Fungus Gnats: These flying nuisance pests live most of their lives in the larval stage in soil, so if you’re seeing them in your house you might check your houseplants. Fungus gnats thrive in over-watered planters. Avoiding over-watering these plants should take care of the problem over time, and a good first step (for both the flies and your plant) would be to remove some of the excess soil and replace it with fresh, dry soil, making sure that there is at least an inch of it at the top, encasing the larvae underneath.

Put a Plan in Place

But how do you know what flies have taken up residence in your home without a degree in entomology? Obviously for an ultra-targeted approach, you would want to identify which ones you’re dealing with, but for the most part, eliminating flies of all different stripes essentially involves removing food and reproductive sources, and that almost always means more vigilant sanitation.

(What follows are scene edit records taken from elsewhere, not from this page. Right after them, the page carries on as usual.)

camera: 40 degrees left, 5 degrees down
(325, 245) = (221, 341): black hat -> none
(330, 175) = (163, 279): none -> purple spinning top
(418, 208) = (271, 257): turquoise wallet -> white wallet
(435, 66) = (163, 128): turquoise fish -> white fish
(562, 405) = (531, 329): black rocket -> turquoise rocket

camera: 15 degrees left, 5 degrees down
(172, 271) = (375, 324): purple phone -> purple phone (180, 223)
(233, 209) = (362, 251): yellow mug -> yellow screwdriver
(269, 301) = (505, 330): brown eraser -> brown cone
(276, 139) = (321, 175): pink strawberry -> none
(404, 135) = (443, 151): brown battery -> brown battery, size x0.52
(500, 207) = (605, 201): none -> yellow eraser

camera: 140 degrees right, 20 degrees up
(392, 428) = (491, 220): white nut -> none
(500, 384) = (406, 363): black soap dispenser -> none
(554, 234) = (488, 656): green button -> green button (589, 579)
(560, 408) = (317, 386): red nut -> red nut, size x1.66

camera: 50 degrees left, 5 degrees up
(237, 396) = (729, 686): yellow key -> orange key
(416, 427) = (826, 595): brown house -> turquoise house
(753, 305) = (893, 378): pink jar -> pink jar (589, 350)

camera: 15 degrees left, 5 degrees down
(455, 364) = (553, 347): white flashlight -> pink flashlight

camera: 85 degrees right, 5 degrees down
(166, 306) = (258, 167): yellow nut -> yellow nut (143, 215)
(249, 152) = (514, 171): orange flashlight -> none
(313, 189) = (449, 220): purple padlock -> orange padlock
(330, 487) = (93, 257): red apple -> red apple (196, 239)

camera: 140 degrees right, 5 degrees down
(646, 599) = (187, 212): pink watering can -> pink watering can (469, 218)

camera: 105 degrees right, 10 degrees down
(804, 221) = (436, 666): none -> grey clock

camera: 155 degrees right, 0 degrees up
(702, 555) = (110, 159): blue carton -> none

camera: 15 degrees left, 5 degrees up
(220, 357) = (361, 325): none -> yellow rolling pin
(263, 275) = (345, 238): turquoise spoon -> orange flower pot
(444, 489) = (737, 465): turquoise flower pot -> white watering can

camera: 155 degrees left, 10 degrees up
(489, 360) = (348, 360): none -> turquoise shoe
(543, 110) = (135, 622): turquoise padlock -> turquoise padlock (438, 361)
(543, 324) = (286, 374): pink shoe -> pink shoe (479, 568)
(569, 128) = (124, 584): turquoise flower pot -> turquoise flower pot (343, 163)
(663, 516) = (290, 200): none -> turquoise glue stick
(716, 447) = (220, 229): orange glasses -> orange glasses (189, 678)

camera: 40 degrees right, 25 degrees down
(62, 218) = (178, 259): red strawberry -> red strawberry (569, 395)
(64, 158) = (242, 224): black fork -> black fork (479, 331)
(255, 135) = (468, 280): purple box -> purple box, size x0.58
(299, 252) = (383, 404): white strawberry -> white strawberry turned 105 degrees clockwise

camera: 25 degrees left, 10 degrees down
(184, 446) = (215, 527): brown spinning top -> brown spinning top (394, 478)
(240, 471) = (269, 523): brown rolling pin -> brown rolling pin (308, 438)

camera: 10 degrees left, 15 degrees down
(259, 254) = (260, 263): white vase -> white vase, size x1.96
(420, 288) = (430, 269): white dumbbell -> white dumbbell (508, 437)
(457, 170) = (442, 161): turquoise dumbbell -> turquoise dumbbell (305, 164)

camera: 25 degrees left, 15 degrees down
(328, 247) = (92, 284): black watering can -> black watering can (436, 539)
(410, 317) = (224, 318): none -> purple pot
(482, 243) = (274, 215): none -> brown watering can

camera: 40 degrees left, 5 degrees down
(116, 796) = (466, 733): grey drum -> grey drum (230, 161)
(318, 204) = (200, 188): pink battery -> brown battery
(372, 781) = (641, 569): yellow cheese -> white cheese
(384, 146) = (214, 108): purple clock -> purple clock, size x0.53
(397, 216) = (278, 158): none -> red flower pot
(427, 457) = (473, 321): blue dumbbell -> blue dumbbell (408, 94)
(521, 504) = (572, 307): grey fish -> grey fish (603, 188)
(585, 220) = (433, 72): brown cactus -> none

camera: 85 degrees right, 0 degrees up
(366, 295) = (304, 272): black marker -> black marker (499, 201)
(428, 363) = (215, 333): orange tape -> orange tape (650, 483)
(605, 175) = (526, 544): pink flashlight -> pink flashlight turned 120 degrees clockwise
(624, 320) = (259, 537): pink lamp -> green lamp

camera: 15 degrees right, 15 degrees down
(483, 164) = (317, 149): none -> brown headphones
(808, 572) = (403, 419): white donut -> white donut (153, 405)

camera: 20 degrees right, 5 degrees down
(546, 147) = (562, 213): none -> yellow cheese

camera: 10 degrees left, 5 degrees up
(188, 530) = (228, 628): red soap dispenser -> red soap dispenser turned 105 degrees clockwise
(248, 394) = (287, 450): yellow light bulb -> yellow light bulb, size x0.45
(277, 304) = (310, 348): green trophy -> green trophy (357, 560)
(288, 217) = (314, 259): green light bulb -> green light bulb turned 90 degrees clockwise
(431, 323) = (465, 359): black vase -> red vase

To start, clean up spilled food or drink immediately, take the garbage out regularly and often, and keep trash cans covered or lidded at all times, while also cleaning them periodically to remove any buildup of spills or leaks from the garbage bags. 

Effective exclusion is also a must. Check screens on windows and vents and patch any holes. Seal up cracks and crevices around windows, under soffits and around ventilation openings. Sealing up fresh food in airtight containers is also non-negotiable in the fight to keep flies out.